Que je sache A Da Hrou tes frères de confession juive, ne sont pas plus Amazighen que les Arabes. Le bon Dieu a bien épargné à nous, Amazighen, les massacres que subissent les palestiniens, aujourd’hui, autrement ce poste tu l’auras écrit en hébreu. Une écriture bien compliquée et bien différente que le Tifinagh.

Que je sache A Da Hrou tes frères de confession juive, ne sont pas plus Amazighen que les Arabes. Le bon Dieu a bien épargné à nous, Amazighen, les massacres que subissent les palestiniens, aujourd’hui, autrement ce poste tu l’auras écrit en hébreu. Une écriture bien compliquée et bien différente que le Tifinagh.

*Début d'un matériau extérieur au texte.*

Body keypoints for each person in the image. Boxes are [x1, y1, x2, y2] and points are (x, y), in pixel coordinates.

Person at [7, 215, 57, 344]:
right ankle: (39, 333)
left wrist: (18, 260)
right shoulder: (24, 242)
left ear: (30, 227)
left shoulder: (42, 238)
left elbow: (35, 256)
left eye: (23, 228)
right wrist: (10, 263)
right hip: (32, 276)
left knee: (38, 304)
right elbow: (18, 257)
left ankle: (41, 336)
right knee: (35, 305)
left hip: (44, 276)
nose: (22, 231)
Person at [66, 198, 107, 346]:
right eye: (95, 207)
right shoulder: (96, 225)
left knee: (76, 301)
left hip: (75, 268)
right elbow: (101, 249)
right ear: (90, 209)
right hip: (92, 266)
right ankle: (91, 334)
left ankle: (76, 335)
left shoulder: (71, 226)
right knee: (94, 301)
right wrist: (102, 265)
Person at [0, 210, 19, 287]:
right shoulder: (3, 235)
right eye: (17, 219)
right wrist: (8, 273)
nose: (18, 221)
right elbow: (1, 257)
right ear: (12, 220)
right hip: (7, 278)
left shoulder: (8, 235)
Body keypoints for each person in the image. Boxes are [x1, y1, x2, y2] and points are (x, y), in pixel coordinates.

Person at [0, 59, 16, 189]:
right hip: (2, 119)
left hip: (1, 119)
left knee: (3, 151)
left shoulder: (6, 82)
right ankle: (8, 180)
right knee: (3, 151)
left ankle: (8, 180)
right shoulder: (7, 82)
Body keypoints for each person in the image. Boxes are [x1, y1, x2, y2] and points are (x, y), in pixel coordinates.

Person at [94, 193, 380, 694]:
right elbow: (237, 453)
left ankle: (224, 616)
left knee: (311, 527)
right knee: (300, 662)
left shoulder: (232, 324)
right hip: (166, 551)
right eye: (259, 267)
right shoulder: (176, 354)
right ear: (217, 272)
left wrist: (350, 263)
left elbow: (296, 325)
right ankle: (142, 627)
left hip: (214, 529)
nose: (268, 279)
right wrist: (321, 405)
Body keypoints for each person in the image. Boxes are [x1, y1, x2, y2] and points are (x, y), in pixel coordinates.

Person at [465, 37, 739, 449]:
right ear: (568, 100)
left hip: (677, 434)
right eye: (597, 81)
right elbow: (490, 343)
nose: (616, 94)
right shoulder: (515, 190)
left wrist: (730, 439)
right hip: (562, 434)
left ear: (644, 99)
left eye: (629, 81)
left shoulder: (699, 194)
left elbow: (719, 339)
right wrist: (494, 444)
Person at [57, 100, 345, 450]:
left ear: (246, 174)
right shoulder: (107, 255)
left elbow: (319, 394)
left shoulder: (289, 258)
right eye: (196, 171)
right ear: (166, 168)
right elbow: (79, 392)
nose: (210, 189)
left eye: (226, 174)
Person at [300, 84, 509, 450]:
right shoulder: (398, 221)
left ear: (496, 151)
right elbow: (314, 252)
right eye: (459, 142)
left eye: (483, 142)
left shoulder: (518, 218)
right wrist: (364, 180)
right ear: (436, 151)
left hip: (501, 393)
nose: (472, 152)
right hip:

grand merci pour votre precieux apport a la definition du concept de tamaghrabit qui trace les contours de notre identite nationale unique dont la facette est tres riche multiple et diverse et qui ne peut souffrir aucune amputation de ses elements ou caracterist iques essentiels et solidaires . bref nous sommes un et indivisible . cela a ete prouve lors du covid 19 de la coupe du monde a qatar et dernierement lors du seisme d elhaouz

alhamdou lilah. ça sert d'être mathématicien in fact. je pense que cédric villani ne s'ennuis plus...comme plein d'autres d'ailleurs. how much you get is defining you?

Et j'avais oublié n'oublions pas des origines portugais espagnole de relations colonialisme avec eux . Le maroc me manque

Bravo, professeur. C'est une belle démonstration: tamaghrabit = a + b + c + d +... n. Si on enlève n'importe quel élément, ce n'est plus la donnée de départ, donc ce n'est plus notre identité. Ça sert, d'être mathématicien...

قُلْ مَن يَكْلَؤُكُم بِاللَّيْلِ وَالنَّهَارِ مِنَ الرَّحْمَٰنِ ۗ بَلْ هُمْ عَن ذِكْرِ رَبِّهِم مُّعْرِضُونَ (42)

Je confirme

Et pourtant les médias l'Histoire officiel, les manuels scolaires définissent le Maroc comme un pays arabe. MAP, Maghreb Arabe, Ligue Arabe ne sont que quelques exemples de cette arabisation préméditée non pas linguistique mais culturelle. Même le nom du Maroc qui découle de Marrakech a été arabisé en Maghrib. Nos joueurs quand ils réalisent un exploit deviennent arabes ou "fierté arabe". Nous avons subi une arabisation forcée et programmée depuis la naissance du nationalisme baasiste. Le tout couplé à une interdiction de la langue amazighe, interdiction des prénoms autochtones, changement des noms des lieux.. La vérité est que nous sommes en majorité des amazighes arabisés. Se couper de ses racines c'est se condamner à disparaitre et ce n'est pas le couscous seul qui va nous unir.

Malgre l arabisation le nom Tamghra signifie le mariage on Tamazight

N oublie pas que la communauté gnwaouia abid bokhari issu des guineen et marocaine représentant 30% de la population marocaine est nous sommes du maroc nous vivons ici

Bien dit et bien résumé, Si Fouad. Être Marocain, c’est être plusieurs choses à la fois. Nous devons être fiers de notre identité multiple . C’est une richesse inestimable.